Collected data
────────────────────────────────────────
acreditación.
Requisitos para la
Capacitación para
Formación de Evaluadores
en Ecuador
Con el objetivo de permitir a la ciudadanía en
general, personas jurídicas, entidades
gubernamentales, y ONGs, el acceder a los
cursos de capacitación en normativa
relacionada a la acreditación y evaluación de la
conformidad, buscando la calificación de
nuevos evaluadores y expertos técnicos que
────────────────────────────────────────
> _Work instructions_: An exact transcription of all the entries is needed.

> _Exercise response_:
acreditación.
Requisitos para la
Capacitación para
Formación de Evaluadores
en Ecuador
Con el objetivo de permitir a la ciudadanía en
general, personas jurídicas, entidades
gubernamentales, y ONGs, el acceder a los
cursos de capacitación en normativa
relacionada a la acreditación y evaluación de la
conformidad, buscando la calificación de
nuevos evaluadores y expertos técnicos que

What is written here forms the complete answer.